9. Towards the Farther.
There is the Son. And there is the Father. Our reading of the Gospel will remain superficial as long as we see in it only a life and a message directed to men. The heart of the Gospel, the mystery of Jesus, is the relationship between the Father and the only-begotten Son.
To utter the name of Jesus is to utter the Word which "was in the beginning" (Ин. 1:1), the Word which the Father utters from all eternity. The name of Jesus, we might even say with a certain anthropomorphism (easily corrected), is the only human word which the Father utters as he begets the Son and gives himself to him. To utter the name of Jesus is to draw near the Father, to contemplate the love and the gift of the Father which is concentrated upon Jesus; it is to feel, to a limited extent, something of that love and to unite ourselves to it from afar; it is to hear the Father's voice declaring, "Thou art my beloved Son" (Лк. 3:22), and humbly to respond "yes" to this declaration.

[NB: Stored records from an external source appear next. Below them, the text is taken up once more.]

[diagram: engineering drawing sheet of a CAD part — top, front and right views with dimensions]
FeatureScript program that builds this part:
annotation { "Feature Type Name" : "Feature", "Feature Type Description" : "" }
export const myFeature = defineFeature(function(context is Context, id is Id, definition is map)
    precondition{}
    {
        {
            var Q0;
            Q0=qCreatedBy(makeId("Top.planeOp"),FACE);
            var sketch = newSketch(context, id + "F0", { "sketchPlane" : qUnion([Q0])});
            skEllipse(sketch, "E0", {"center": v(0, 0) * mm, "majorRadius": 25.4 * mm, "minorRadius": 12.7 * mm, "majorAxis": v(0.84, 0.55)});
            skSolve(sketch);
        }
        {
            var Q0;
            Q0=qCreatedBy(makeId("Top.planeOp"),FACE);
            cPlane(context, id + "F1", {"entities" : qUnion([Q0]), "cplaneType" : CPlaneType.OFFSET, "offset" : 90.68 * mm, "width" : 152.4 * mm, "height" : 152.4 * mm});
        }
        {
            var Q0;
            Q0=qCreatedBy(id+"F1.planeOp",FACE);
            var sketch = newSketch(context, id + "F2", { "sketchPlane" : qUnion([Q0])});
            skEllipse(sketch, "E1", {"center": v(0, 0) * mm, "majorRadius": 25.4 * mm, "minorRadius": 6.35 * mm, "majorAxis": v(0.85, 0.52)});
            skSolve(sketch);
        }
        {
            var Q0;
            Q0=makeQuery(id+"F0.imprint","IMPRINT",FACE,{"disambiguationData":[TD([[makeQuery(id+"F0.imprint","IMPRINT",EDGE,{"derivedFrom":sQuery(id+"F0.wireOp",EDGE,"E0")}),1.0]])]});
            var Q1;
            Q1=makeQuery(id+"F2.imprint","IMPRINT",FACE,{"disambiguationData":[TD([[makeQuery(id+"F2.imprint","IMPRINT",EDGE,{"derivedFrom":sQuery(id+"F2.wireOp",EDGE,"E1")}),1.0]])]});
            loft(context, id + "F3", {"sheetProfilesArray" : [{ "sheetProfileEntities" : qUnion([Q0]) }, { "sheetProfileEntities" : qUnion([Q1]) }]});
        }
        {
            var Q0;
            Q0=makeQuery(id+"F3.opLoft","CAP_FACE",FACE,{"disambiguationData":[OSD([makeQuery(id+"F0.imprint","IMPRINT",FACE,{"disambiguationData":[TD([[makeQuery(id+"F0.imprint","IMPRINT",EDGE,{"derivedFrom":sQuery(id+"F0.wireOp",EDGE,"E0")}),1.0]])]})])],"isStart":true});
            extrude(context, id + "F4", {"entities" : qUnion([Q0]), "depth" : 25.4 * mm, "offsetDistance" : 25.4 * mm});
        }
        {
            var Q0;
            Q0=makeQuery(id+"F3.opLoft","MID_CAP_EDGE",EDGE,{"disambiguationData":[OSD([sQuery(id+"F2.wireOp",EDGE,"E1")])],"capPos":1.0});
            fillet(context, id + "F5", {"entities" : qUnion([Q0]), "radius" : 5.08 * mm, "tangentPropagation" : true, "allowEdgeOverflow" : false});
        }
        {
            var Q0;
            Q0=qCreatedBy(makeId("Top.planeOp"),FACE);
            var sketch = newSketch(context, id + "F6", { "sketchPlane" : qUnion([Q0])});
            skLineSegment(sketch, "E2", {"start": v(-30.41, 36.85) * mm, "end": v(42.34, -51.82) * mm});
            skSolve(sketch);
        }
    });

To utter the name of Jesus is, on the other hand, to enter, as much as a creature is able, into Christ's filial consciousness. After finding in the word "Jesus" the Father's tender appeal "My Son"!, it is also to find in it the Son's tender response, "My Father"! It is to recognize in Jesus the perfect expression of the Father, to unite ourselves to the eternal orientation of the Son towards the Father, to the total offering of the Son to his Father. To utter the name of Jesus - if it is permissible to speak in this way - is in a certain fashion to join the Son to the Father and to glimpse some reflection of the mystery of their unity. It is to find the best approach to the Father's heart.
10. Jesus in his totality.
We have considered various aspects of the invocation of the name of Jesus. We have arranged them in a kind of ascending ladder, perhaps pedagogically useful, but artificial, because in point of fact the various steps intermingle and "God does not give the Spirit by measure" (Ин. 3:34). At various stages in the practice of the invocation of the name of Jesus, it can be good, even necessary, to concentrate our attention upon one or other particular aspect of the divine name. But a moment comes when such specialization grows wearisome, difficult, and sometimes even impossible. The contemplation and invocation of the name of Jesus then becomes all-embracing. Every implication of the name becomes simultaneously, although obscurely, present to our mind. We say "Jesus", and we rest in a plentitude and totality that can no longer be taken from us. The name of Jesus then becomes a bearer of the whole Christ. It brings us into his total presence.
In this total presence are found all the realities towards which the name has served as a means of approach: salvation and pardon, the Incarnation and the Transfiguration, the Church and the Eucharist, the Spirit and the Father. All things then appear to us "gathered together in Christ" (Еф. 1:10). The total presence is all. The name is nothing without the Presence. He who has attained the Presence has no longer any need of the name. The name is only the support of the Presence. At the end of the road, we are to become free from the actual name, free from everything except from Jesus, from the living and ineffable contact with his person.
A ray of light brings together the various colors which the prism scatters. Thus the "total name", the sign and bearer of the total Presence, acts as a lens which receives and concentrates the white light of Jesus. This lens helps us to light the fire of which it was said: "I am come to cast fire on the earth" (Лк. 12:49). If we cling to the name of Jesus, we shall receive the special blessing that Scripture promises, "Have mercy on me as is thy custom toward them that love thy name" (Пс. 119:132). And may the Lord be pleased to say of us what he said of Saul: "He is a chosen vessel of mine, to bear my name" (Деян. 9:15).